I haven't been following this series recently, so I'm not sure what
Anthony will say. My expectation is that the shared VMA is somewhat
transparent to these operations; that is they are faulty if they span
the boundary of the mshare VMA, but otherwise they pass through and
affect the shared VMAs.
That does raise the interesting question of how mlockall() affects
an mshare VMA. I'm tempted to say that it should affect the shared
VMA, but reasonable people might well disagree with me and have
excellent arguments.
Right, I think there are (at least) two possible models.
(A) It's just a special file mapping.
How that special file is orchestrated is not controlled through VMA
change operations (mprotect etc) from one process but through dedicated
ioctl.
(B) It's something different.
VMA change operations will affect how that file is orchestrated but not
modify how the VMA in each process looks like.
I still believe that (A) is clean and (B) is asking for trouble. But in
any case, this is one of the most vital parts of mshare integration and
should be documented clearly.
And how are we handling other page table walkers that don't modify
VMAs like
MADV_DONTNEED, smaps, migrate_pages, ... etc?
I'd expect those to walk into the shared region too.
I've received conflicting feedback in previous discussions that things
like protection changes should be done via ioctl. I do thing somethings
are appropriate for ioctl like map and unmap, but I also like the idea
of the existing APIs being transparent to mshare so long as they are
operating entirely with an mshare range and not crossing boundaries.

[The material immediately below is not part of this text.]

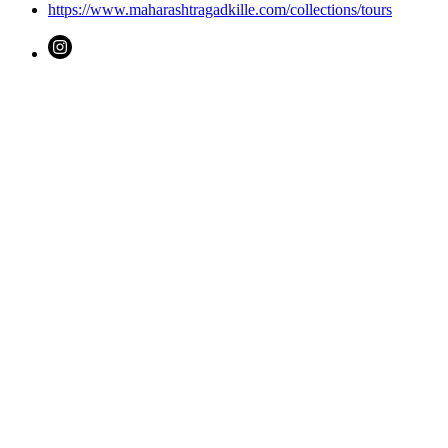
https://www.maharashtragadkille.com/collections/tours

We have to be very careful here to not create a mess (this is all going
to be unchangeable API later), and getting the opinion from other VMA
handling folks (i.e., Lorenzo, Liam, Vlastimil, Pedro) will be crucial.
So if can you answer the questions I raised in more detail? In
particular how it works with the current series or what the current
long-term plans are?
With respect to the current series there are some deficiencies. For
madvise(), there are some advices like MADV_DONTNEED that will operate
on the shared page table without taking the needed locks. Many will fail
for various reasons. I'll add a check to reject trying to apply advise
to msharefs VMAs. The plan is to add an ioctl for applying advice to the
memory in an mshare region. If it makes sense to make it more
transparent then I think that's something could come later.
Things like migrate_pages() that use the rmap to get to VMAs are in
better shape because they will naturally find the real VMA with its
vm_mm pointing to an mshare mm.
Another area I'm currently working on is ensuring mmu notifiers work.
There is some locking trickery to work out there.
Currently the plan is to add ioctls for protections changes, advice, and
whatever else makes sense. I'm definitely open to feedback on any aspect
of this.
Thanks!